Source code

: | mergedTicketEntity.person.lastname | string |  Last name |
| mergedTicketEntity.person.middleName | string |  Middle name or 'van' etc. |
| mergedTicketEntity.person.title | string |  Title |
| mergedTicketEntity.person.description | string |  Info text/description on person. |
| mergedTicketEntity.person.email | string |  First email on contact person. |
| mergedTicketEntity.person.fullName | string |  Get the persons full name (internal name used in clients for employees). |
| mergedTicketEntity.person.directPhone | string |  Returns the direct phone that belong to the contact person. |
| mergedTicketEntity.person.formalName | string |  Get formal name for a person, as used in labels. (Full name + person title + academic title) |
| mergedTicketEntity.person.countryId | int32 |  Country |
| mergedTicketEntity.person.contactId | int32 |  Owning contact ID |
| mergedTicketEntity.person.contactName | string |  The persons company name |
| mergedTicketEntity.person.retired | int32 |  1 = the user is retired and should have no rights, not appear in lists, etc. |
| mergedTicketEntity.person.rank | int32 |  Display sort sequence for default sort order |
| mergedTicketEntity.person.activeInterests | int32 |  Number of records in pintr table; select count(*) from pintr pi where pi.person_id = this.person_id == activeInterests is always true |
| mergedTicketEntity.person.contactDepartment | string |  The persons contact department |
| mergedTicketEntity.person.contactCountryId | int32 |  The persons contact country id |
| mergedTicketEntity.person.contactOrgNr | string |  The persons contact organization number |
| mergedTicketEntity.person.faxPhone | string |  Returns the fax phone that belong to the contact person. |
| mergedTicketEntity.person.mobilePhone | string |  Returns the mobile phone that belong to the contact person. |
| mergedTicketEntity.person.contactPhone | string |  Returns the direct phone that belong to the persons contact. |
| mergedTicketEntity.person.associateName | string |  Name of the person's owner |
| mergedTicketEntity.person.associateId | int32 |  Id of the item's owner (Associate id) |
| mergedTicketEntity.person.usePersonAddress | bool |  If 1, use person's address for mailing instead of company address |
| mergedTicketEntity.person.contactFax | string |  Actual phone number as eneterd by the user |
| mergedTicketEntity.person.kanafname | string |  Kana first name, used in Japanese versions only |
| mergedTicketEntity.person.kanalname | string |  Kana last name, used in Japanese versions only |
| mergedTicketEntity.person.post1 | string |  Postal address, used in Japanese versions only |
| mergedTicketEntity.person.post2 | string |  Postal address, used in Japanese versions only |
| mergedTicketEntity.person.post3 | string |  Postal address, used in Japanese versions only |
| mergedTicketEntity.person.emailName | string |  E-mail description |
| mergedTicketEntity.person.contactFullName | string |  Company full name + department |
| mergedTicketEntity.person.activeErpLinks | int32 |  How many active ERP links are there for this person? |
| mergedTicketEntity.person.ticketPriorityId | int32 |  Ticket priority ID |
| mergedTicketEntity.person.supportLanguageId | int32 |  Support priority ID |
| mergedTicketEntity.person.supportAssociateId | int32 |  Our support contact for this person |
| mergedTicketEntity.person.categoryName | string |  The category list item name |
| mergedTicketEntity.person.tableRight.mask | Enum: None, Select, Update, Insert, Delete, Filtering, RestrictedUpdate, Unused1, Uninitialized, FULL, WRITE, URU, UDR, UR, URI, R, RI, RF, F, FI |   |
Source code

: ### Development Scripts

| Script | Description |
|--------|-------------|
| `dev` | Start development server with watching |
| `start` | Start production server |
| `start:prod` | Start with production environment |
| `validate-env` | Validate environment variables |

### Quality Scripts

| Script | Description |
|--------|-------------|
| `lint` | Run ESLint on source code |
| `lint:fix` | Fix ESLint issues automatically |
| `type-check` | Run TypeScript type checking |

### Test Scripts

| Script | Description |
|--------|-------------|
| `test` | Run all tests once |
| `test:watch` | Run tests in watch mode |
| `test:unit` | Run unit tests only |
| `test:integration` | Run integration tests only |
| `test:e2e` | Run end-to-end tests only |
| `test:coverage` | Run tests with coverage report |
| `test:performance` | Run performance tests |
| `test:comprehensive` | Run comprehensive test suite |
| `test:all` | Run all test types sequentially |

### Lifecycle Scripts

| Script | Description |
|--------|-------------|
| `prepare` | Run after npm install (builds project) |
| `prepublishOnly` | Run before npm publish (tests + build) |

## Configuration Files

•••••

Copy the source text of each item above line for line, keeping every character, pipe, and space unchanged.

Source code

: | mergedTicketEntity.person.lastname | string |  Last name |
| mergedTicketEntity.person.middleName | string |  Middle name or 'van' etc. |
| mergedTicketEntity.person.title | string |  Title |
| mergedTicketEntity.person.description | string |  Info text/description on person. |
| mergedTicketEntity.person.email | string |  First email on contact person. |
| mergedTicketEntity.person.fullName | string |  Get the persons full name (internal name used in clients for employees). |
| mergedTicketEntity.person.directPhone | string |  Returns the direct phone that belong to the contact person. |
| mergedTicketEntity.person.formalName | string |  Get formal name for a person, as used in labels. (Full name + person title + academic title) |
| mergedTicketEntity.person.countryId | int32 |  Country |
| mergedTicketEntity.person.contactId | int32 |  Owning contact ID |
| mergedTicketEntity.person.contactName | string |  The persons company name |
| mergedTicketEntity.person.retired | int32 |  1 = the user is retired and should have no rights, not appear in lists, etc. |
| mergedTicketEntity.person.rank | int32 |  Display sort sequence for default sort order |
| mergedTicketEntity.person.activeInterests | int32 |  Number of records in pintr table; select count(*) from pintr pi where pi.person_id = this.person_id == activeInterests is always true |
| mergedTicketEntity.person.contactDepartment | string |  The persons contact department |
| mergedTicketEntity.person.contactCountryId | int32 |  The persons contact country id |
| mergedTicketEntity.person.contactOrgNr | string |  The persons contact organization number |
| mergedTicketEntity.person.faxPhone | string |  Returns the fax phone that belong to the contact person. |
| mergedTicketEntity.person.mobilePhone | string |  Returns the mobile phone that belong to the contact person. |
| mergedTicketEntity.person.contactPhone | string |  Returns the direct phone that belong to the persons contact. |
| mergedTicketEntity.person.associateName | string |  Name of the person's owner |
| mergedTicketEntity.person.associateId | int32 |  Id of the item's owner (Associate id) |
| mergedTicketEntity.person.usePersonAddress | bool |  If 1, use person's address for mailing instead of company address |
| mergedTicketEntity.person.contactFax | string |  Actual phone number as eneterd by the user |
| mergedTicketEntity.person.kanafname | string |  Kana first name, used in Japanese versions only |
| mergedTicketEntity.person.kanalname | string |  Kana last name, used in Japanese versions only |
| mergedTicketEntity.person.post1 | string |  Postal address, used in Japanese versions only |
| mergedTicketEntity.person.post2 | string |  Postal address, used in Japanese versions only |
| mergedTicketEntity.person.post3 | string |  Postal address, used in Japanese versions only |
| mergedTicketEntity.person.emailName | string |  E-mail description |
| mergedTicketEntity.person.contactFullName | string |  Company full name + department |
| mergedTicketEntity.person.activeErpLinks | int32 |  How many active ERP links are there for this person? |
| mergedTicketEntity.person.ticketPriorityId | int32 |  Ticket priority ID |
| mergedTicketEntity.person.supportLanguageId | int32 |  Support priority ID |
| mergedTicketEntity.person.supportAssociateId | int32 |  Our support contact for this person |
| mergedTicketEntity.person.categoryName | string |  The category list item name |
| mergedTicketEntity.person.tableRight.mask | Enum: None, Select, Update, Insert, Delete, Filtering, RestrictedUpdate, Unused1, Uninitialized, FULL, WRITE, URU, UDR, UR, URI, R, RI, RF, F, FI |   |
Source code

: ### Development Scripts

| Script | Description |
|--------|-------------|
| `dev` | Start development server with watching |
| `start` | Start production server |
| `start:prod` | Start with production environment |
| `validate-env` | Validate environment variables |

### Quality Scripts

| Script | Description |
|--------|-------------|
| `lint` | Run ESLint on source code |
| `lint:fix` | Fix ESLint issues automatically |
| `type-check` | Run TypeScript type checking |

### Test Scripts

| Script | Description |
|--------|-------------|
| `test` | Run all tests once |
| `test:watch` | Run tests in watch mode |
| `test:unit` | Run unit tests only |
| `test:integration` | Run integration tests only |
| `test:e2e` | Run end-to-end tests only |
| `test:coverage` | Run tests with coverage report |
| `test:performance` | Run performance tests |
| `test:comprehensive` | Run comprehensive test suite |
| `test:all` | Run all test types sequentially |

### Lifecycle Scripts

| Script | Description |
|--------|-------------|
| `prepare` | Run after npm install (builds project) |
| `prepublishOnly` | Run before npm publish (tests + build) |

## Configuration Files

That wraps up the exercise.